In 2019, the global brick-and-mortar fitness industry was valued north of US$96B. Taking a hit during the pandemic, revenues cratered as restrictions on in-person exercise gave rise to digital and at-home competitors.
Getting back in shape, prominent and well-capitalized brands are touting a return to pre-pandemic membership levels. With the worldwide gym/studio market set to reach $170B by 2030, operators are bulking up.
Growth mode. Boosted by a £300M investment last year, PureGym made its US debut, opening three clubs under the Pure Fitness banner. Next, the high-volume, low-price brand is planning 130 gyms throughout the Middle East and North Africa by 2027, including 20 locations across the UAE.
Notching a 42% membership increase since the start of 2022, Dutch value gym Basic-Fit is continuing its growth efforts. Adding to its base of 1.1K clubs, the company recently entered Germany, where it hopes to eventually open 600 locations — helping it reach 3.5K gyms total by 2030.
Boutique brand TRIB3 recently acquired and will convert two Round11 studios in Amsterdam. The company previously teamed with Urban Gym Group to enter the Netherlands and announced a deal to open in Greece and Cyprus, part of a larger effort to develop 100 locations in ten markets.
Transatlantic. Plotting continued development around the world, US-based boutique brands are scaling franchise development.

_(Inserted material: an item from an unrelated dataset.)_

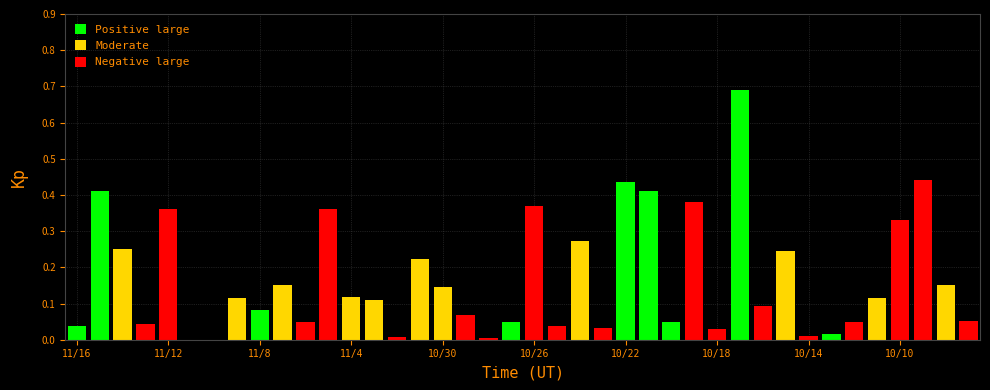

What is the sum of all values?

6.8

- 9Round finalized plans to open 50 studios across South India.
- Mayweather Boxing + Fitness inked deals in the UAE and Japan.
- UFC GYM struck a 70-unit deal for Germany, 100+ for UK/Ireland.
- Xponential Fitness signed partners in the UK, Kuwait, Japan, Portugal, and more.
- TITLE Boxing Club announced it’s bringing new studios to nine countries across Southeast Asia.
Takeaway: While things are looking up, companies like The Gym Group and F45 Training have struggled recently, proving that the road to recovery is a long one. From economic uncertainty to hybrid workouts and operational challenges, progress won’t be linear.